#### TEXT:
****************************************
Dr. Casey Motl takes on new mission as Sutton School dean

Dr. Casey Motl with studentsNovember 18, 2022 - Felley Lawson

When classes at Ouachita resume in August, Dr. Kevin C. "Casey" Motl will have a cool story to share about what he did during his summer vacation: He flew the Millennium Falcon. The pinnacle of a family trip to Disney World came when Motl slipped into the Falcon's cockpit for a turn as pilot on the motion simulator ride Smuggler's Run. For the next 4 1/2 precious minutes, Motl no doubt was the happiest guest at the Happiest Place on Earth.

Completing the fantasy mission and sending the Falcon into hyperspace—twice—was a giant thrill for Motl, a lifelong Star Wars and Harrison Ford fan. He actually has some things in common with Han Solo: He thinks Wookies are awesome and the Falcon is the greatest vessel ever to travel the universe. More significantly, he knows from experience the value of collaboration with trusted teammates.

But in one way, at least, Motl has an edge: While Han is famously loath to ever hear the odds of a mission's success, Motl is a strategic thinker who thrives on research and finding solutions to complex problems.
****************************************
#### WRITTEN INSTRUCTION 1:
Output the stretch of the Casey Motl article from "Dr. Casey Motl takes" through "Place on Earth.", word for word.
The article about Casey Motl has no connection to the rows that follow it.

#### PROVIDED MATERIAL:
****************************************
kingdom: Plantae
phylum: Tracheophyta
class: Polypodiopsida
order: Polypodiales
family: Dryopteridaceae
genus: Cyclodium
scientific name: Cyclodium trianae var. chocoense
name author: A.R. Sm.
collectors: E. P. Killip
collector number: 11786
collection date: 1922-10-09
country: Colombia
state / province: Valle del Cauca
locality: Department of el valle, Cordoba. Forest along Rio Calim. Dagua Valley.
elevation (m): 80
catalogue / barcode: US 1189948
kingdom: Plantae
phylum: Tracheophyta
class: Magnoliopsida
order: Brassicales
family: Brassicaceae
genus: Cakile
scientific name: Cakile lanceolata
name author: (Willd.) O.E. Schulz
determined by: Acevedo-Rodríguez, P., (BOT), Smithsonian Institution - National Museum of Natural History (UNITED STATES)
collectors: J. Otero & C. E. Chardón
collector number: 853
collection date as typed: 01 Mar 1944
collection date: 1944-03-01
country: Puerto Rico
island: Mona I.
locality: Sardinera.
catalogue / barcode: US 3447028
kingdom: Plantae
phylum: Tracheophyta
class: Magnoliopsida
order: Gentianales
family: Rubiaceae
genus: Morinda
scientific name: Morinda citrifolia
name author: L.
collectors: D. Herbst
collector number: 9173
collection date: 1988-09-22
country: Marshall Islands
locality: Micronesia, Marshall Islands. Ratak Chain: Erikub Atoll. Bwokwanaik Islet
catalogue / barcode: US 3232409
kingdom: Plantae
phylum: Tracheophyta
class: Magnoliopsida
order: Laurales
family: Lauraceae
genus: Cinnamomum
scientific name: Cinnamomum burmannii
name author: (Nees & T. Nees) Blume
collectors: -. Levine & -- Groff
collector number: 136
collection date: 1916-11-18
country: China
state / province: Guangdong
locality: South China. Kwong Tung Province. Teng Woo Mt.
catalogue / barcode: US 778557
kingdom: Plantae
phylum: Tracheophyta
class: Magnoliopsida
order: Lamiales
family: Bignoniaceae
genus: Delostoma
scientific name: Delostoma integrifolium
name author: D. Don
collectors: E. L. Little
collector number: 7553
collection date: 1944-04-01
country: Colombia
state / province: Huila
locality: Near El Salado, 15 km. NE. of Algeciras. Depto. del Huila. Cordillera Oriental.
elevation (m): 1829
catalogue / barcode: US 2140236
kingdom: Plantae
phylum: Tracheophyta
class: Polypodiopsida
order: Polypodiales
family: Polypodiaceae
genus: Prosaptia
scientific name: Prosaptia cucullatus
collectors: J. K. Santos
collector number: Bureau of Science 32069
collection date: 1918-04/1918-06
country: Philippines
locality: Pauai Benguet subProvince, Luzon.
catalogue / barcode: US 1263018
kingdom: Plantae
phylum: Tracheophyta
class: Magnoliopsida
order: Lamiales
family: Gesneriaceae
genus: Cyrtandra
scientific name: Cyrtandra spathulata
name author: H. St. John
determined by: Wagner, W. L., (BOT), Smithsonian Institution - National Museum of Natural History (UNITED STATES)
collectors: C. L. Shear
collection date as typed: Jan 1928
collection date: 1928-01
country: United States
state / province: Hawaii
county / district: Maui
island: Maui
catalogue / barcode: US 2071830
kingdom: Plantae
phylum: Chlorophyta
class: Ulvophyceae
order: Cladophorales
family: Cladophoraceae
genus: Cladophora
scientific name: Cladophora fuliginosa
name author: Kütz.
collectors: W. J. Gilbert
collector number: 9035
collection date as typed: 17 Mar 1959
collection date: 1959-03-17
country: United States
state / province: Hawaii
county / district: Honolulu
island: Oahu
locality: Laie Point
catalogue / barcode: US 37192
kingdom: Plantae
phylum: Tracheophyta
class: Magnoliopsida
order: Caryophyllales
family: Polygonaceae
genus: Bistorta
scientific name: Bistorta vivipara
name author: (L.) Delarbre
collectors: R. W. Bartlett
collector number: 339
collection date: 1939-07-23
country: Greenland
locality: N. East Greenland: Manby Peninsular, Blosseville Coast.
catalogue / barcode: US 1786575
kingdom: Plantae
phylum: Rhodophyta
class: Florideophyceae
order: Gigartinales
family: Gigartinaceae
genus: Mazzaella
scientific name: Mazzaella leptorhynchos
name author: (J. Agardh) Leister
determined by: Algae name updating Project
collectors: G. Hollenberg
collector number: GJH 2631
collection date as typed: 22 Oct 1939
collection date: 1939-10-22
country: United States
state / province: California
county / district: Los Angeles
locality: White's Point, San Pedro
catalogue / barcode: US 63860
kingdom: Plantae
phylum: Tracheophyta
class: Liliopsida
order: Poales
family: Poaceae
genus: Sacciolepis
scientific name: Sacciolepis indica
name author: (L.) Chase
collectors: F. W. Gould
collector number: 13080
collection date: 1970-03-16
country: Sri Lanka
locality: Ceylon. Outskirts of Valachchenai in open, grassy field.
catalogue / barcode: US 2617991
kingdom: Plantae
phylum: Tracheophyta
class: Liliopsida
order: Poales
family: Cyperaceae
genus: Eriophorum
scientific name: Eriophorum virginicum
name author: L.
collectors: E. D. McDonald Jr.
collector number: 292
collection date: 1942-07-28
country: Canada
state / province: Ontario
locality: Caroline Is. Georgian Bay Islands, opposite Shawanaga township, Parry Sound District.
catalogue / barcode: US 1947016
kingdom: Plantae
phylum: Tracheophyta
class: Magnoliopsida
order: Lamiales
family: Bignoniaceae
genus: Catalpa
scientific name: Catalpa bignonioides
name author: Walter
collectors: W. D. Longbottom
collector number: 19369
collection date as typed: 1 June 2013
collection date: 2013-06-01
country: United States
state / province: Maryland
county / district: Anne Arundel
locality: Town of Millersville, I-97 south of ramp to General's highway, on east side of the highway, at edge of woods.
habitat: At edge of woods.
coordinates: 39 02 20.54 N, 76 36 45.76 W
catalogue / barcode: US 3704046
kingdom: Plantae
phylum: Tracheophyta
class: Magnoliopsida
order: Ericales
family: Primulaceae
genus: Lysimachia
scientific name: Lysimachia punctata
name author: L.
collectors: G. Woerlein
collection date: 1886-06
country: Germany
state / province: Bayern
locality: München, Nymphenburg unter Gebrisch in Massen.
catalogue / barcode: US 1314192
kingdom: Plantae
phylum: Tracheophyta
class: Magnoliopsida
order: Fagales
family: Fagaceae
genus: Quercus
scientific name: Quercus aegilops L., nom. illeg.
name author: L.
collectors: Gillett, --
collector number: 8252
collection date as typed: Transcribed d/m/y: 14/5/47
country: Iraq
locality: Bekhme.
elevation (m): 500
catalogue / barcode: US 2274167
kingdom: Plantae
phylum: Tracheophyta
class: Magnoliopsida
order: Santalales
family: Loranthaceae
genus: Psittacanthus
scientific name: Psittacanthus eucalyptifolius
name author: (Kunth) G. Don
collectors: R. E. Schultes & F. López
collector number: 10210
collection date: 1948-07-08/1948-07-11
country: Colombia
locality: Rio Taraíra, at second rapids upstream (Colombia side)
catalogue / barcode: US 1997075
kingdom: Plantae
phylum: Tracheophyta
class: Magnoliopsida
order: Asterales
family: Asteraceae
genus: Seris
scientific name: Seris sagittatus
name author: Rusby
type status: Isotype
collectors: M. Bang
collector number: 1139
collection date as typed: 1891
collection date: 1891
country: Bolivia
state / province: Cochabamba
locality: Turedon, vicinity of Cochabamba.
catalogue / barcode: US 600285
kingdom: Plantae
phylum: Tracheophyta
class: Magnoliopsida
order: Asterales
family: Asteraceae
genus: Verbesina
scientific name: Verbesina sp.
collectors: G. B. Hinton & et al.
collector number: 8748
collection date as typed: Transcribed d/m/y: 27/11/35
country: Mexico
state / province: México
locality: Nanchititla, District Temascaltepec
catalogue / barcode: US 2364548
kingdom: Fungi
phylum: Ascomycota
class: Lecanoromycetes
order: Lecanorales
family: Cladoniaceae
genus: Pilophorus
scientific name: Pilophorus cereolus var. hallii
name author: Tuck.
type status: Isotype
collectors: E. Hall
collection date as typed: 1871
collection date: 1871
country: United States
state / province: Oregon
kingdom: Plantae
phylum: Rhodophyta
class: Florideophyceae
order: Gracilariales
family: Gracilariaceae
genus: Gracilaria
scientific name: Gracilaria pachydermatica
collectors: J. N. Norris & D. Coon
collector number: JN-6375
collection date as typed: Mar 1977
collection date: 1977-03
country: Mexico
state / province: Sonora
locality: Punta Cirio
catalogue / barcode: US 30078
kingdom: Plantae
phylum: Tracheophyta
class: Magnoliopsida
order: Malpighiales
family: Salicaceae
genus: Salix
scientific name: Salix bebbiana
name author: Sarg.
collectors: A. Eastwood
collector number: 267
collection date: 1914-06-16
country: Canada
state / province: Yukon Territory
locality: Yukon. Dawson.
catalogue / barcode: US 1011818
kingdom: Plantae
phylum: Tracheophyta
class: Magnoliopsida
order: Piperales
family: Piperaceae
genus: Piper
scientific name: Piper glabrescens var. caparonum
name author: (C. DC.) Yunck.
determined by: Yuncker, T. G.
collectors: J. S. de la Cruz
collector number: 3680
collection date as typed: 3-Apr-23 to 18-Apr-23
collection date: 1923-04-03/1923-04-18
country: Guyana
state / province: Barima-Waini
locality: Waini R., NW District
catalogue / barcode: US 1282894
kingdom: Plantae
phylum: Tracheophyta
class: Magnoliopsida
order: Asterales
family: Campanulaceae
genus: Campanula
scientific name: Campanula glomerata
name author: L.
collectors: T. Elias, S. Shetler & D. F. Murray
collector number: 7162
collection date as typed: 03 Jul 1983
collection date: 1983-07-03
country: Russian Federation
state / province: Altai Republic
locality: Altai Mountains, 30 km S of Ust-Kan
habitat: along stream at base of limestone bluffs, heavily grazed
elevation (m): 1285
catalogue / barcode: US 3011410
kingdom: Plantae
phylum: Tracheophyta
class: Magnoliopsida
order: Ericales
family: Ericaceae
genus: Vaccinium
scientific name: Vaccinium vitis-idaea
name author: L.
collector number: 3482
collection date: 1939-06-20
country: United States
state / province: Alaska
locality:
****************************************
#### WRITTEN INSTRUCTION 2:
Return the stretch of the rows from the first row through the line containing "collectors: J. Otero & C. E. Chardón", copied verbatim.

#### OUTPUT 1:
Dr. Casey Motl takes on new mission as Sutton School dean

Dr. Casey Motl with studentsNovember 18, 2022 - Felley Lawson

When classes at Ouachita resume in August, Dr. Kevin C. "Casey" Motl will have a cool story to share about what he did during his summer vacation: He flew the Millennium Falcon. The pinnacle of a family trip to Disney World came when Motl slipped into the Falcon's cockpit for a turn as pilot on the motion simulator ride Smuggler's Run. For the next 4 1/2 precious minutes, Motl no doubt was the happiest guest at the Happiest Place on Earth.

#### OUTPUT 2:
kingdom: Plantae
phylum: Tracheophyta
class: Polypodiopsida
order: Polypodiales
family: Dryopteridaceae
genus: Cyclodium
scientific name: Cyclodium trianae var. chocoense
name author: A.R. Sm.
collectors: E. P. Killip
collector number: 11786
collection date: 1922-10-09
country: Colombia
state / province: Valle del Cauca
locality: Department of el valle, Cordoba. Forest along Rio Calim. Dagua Valley.
elevation (m): 80
catalogue / barcode: US 1189948
kingdom: Plantae
phylum: Tracheophyta
class: Magnoliopsida
order: Brassicales
family: Brassicaceae
genus: Cakile
scientific name: Cakile lanceolata
name author: (Willd.) O.E. Schulz
determined by: Acevedo-Rodríguez, P., (BOT), Smithsonian Institution - National Museum of Natural History (UNITED STATES)
collectors: J. Otero & C. E. Chardón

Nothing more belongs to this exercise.